(RECORDS FOR THIS TASK):
::::

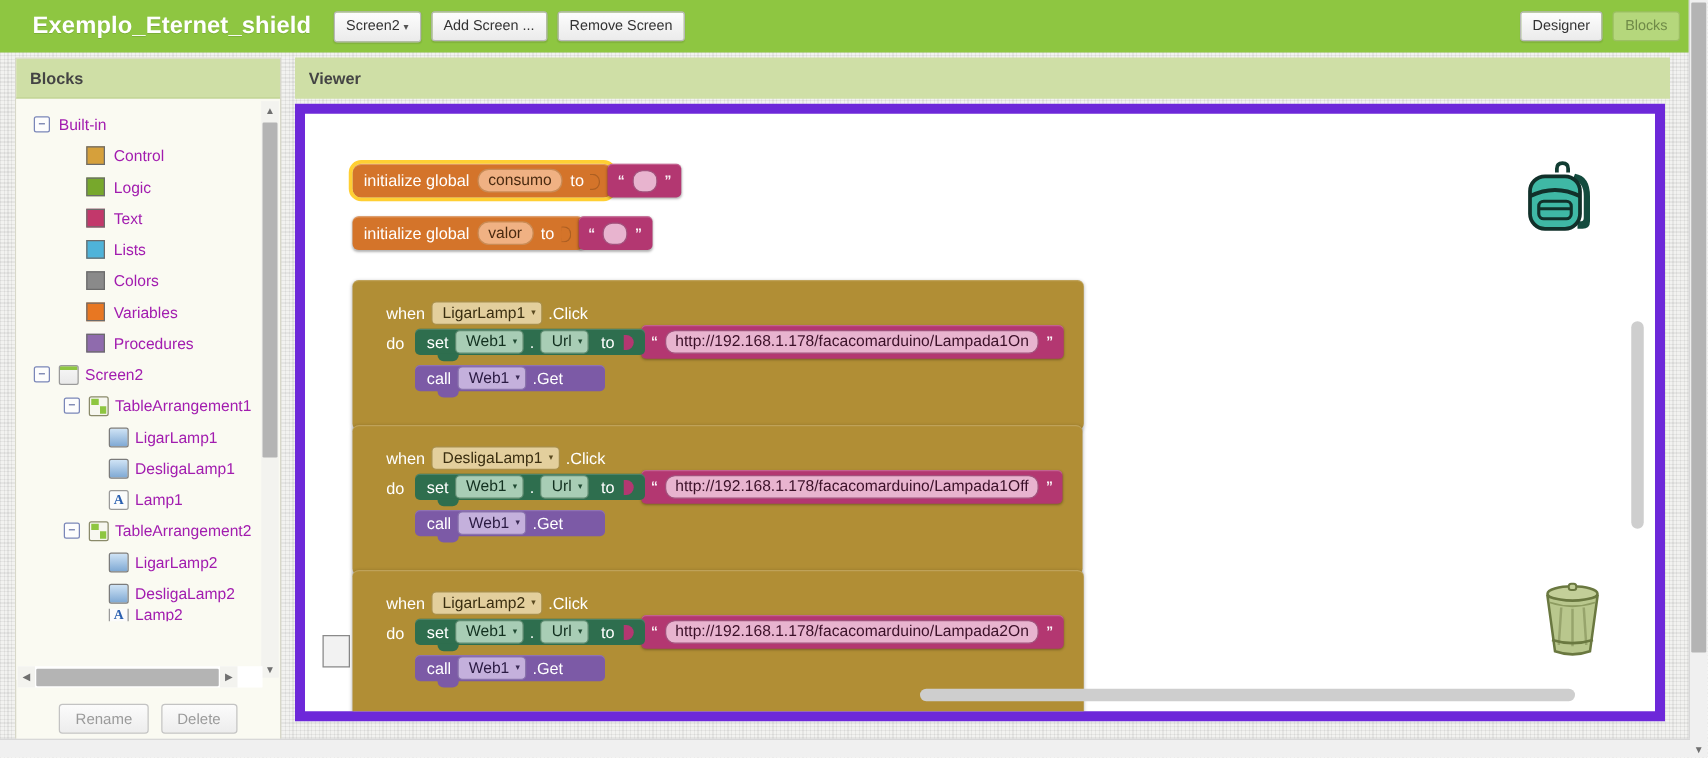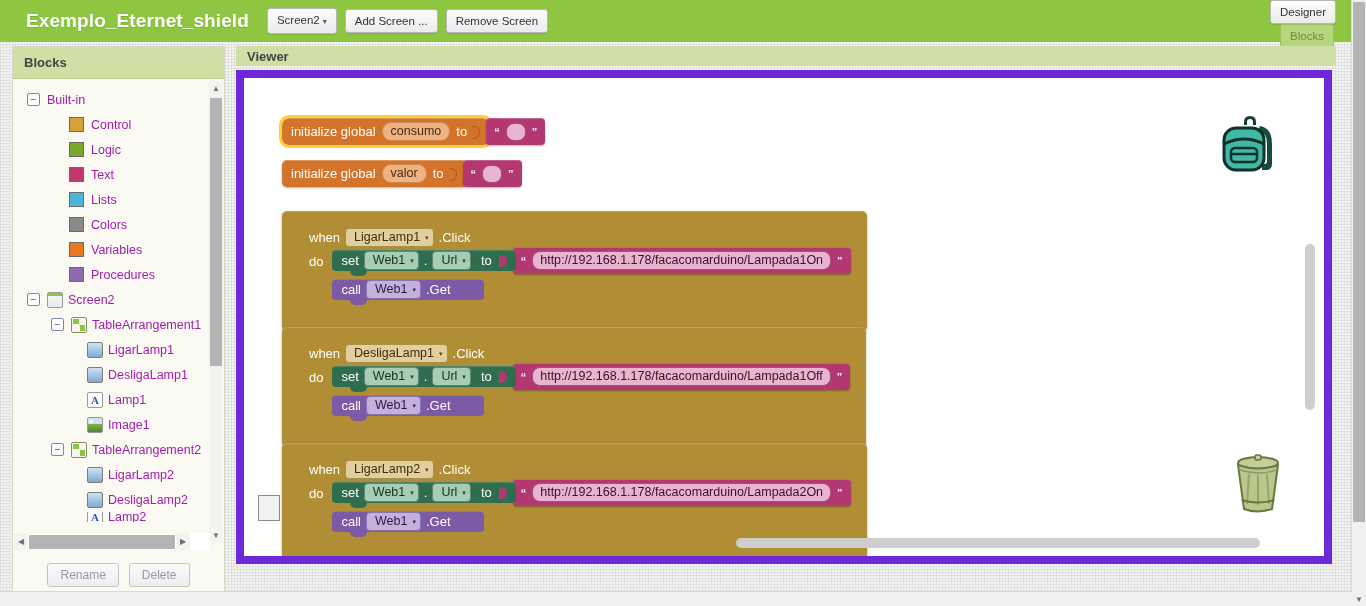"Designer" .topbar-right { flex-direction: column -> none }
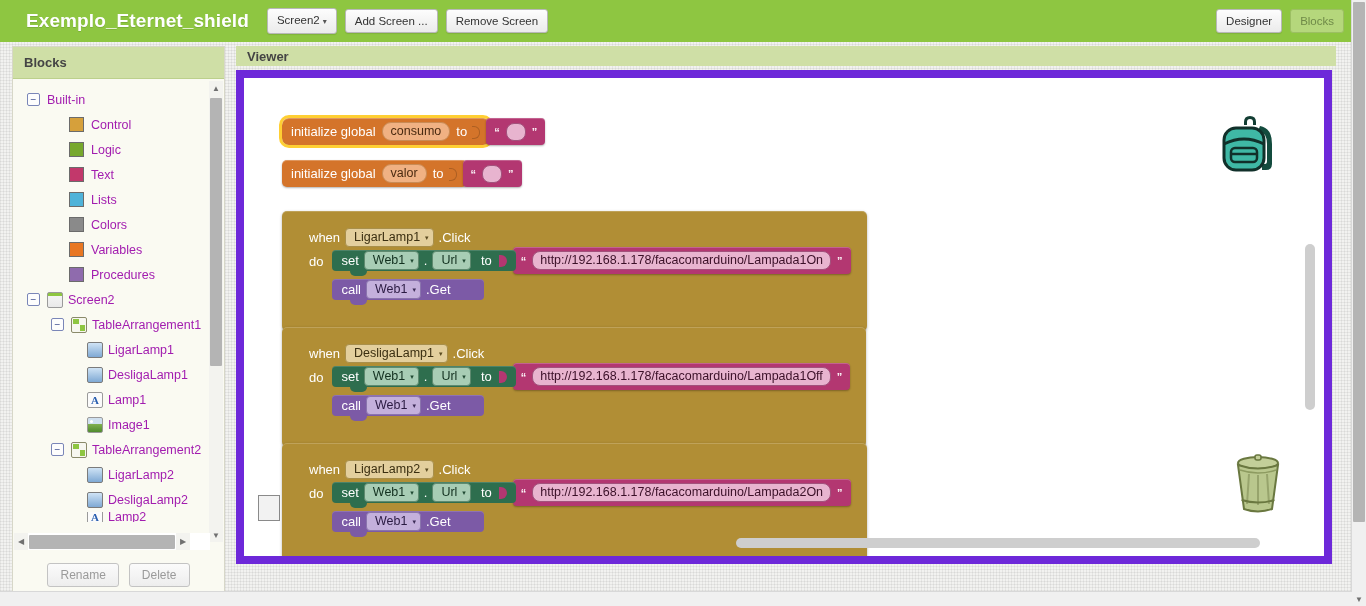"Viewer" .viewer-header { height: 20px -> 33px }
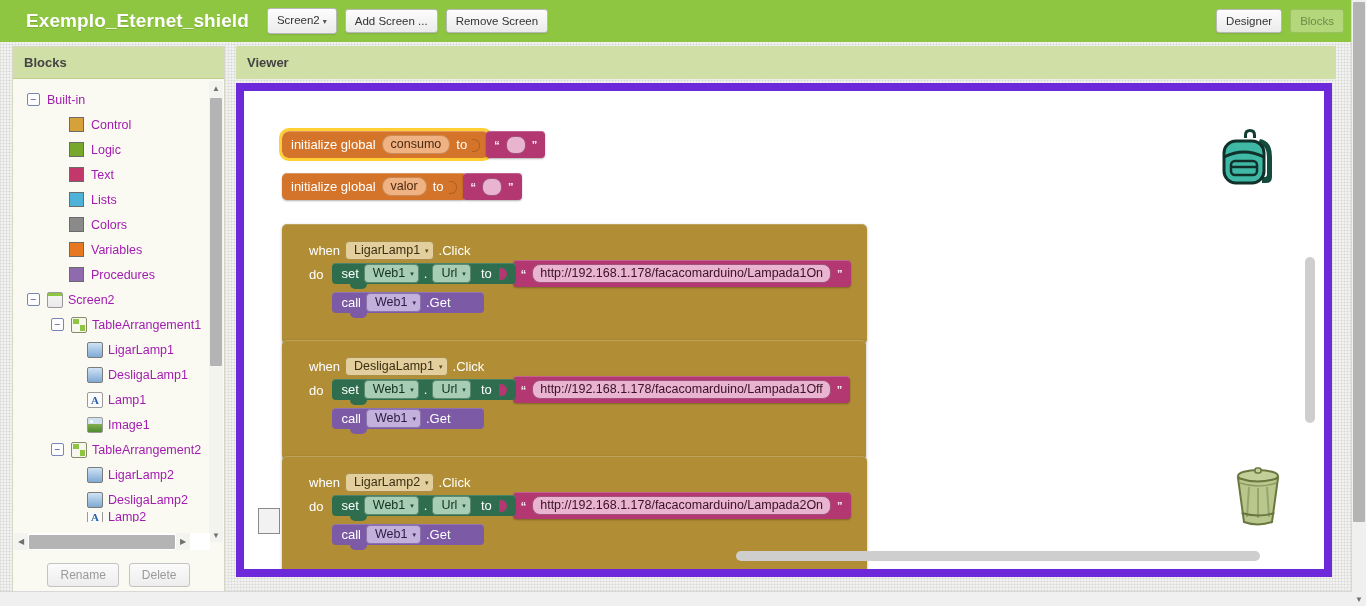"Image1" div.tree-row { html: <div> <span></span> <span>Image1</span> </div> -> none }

::::

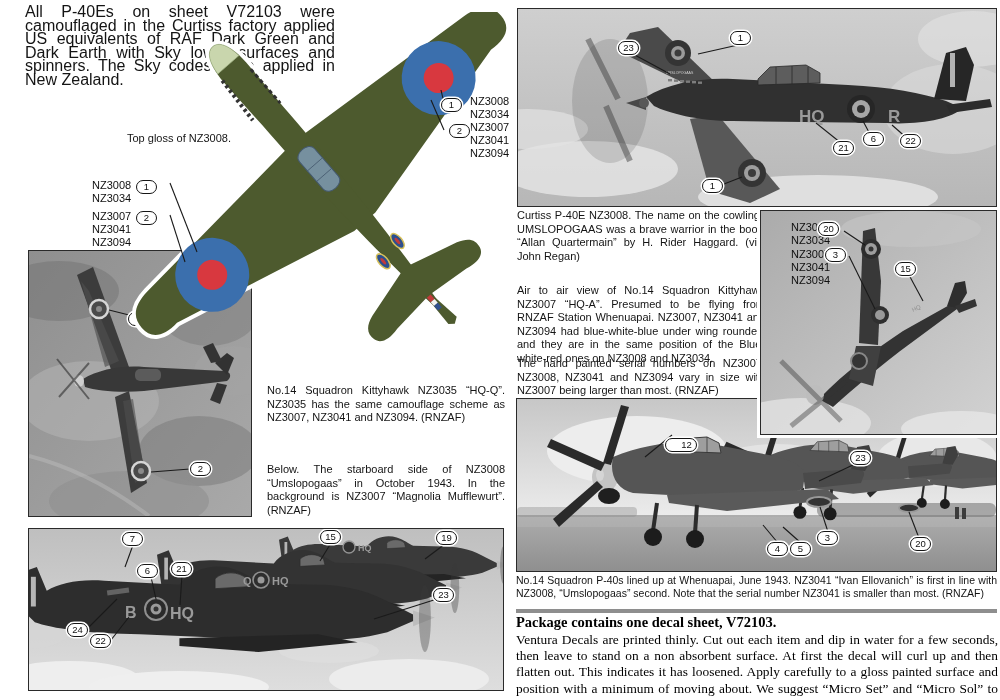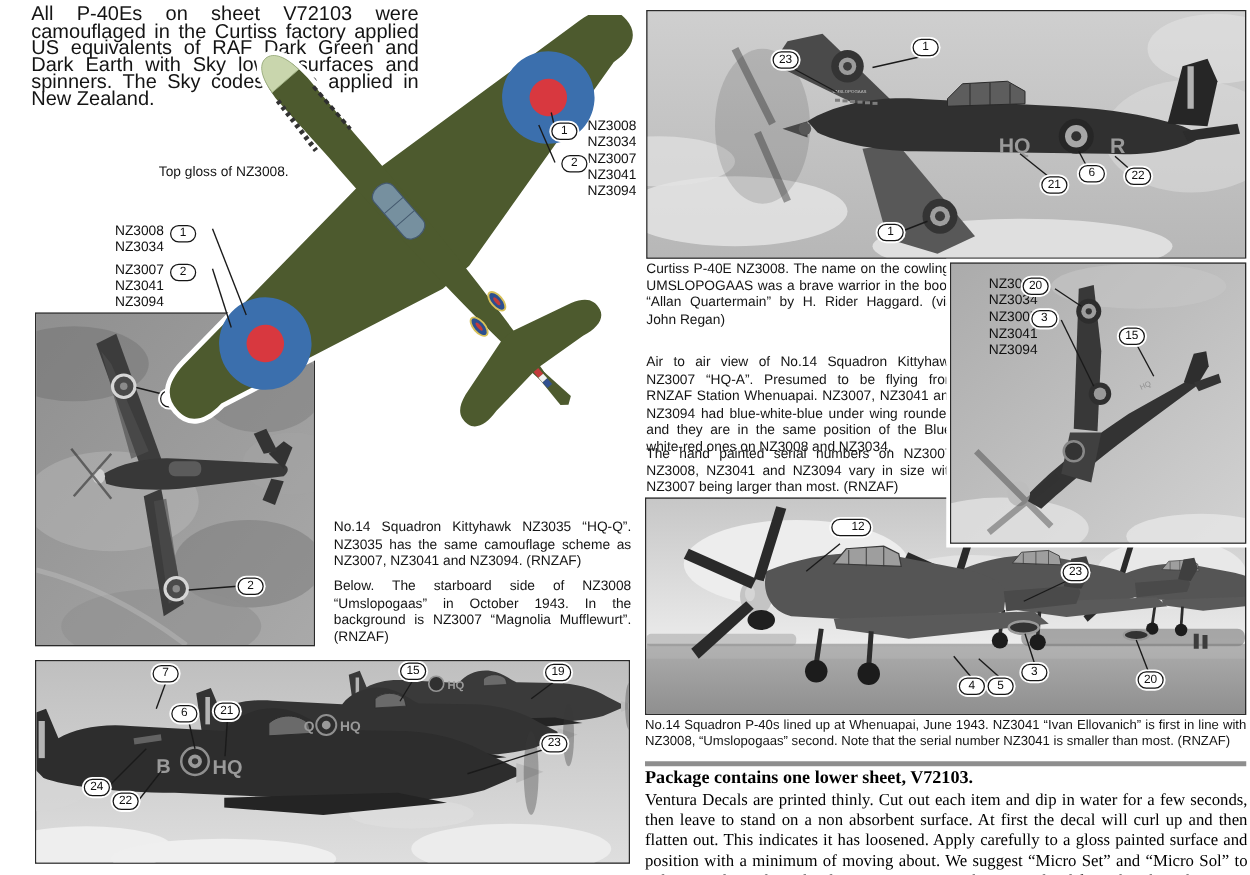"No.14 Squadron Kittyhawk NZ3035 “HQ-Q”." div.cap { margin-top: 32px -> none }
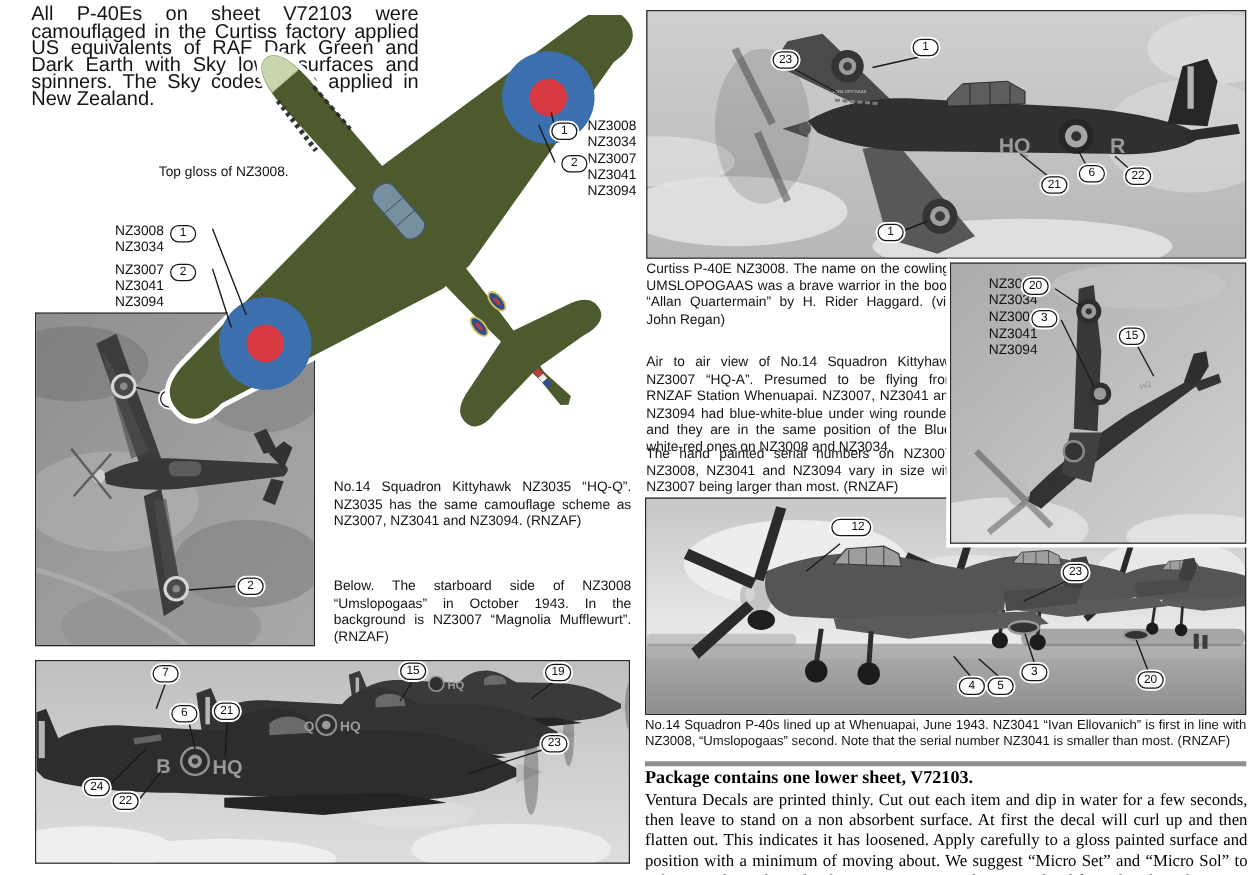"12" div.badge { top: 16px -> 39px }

::::

(YOUR ASSIGNMENT): Of all the material above, only the lines from the one that has "height: 20px ->" down to the one that has "html: <div> <span></span>" are to be written out, exactly and with both ends included. Pictures are skipped.

(EXERCISE OUTPUT):
"Viewer" .viewer-header { height: 20px -> 33px }
"Image1" div.tree-row { html: <div> <span></span> <span>Image1</span> </div> -> none }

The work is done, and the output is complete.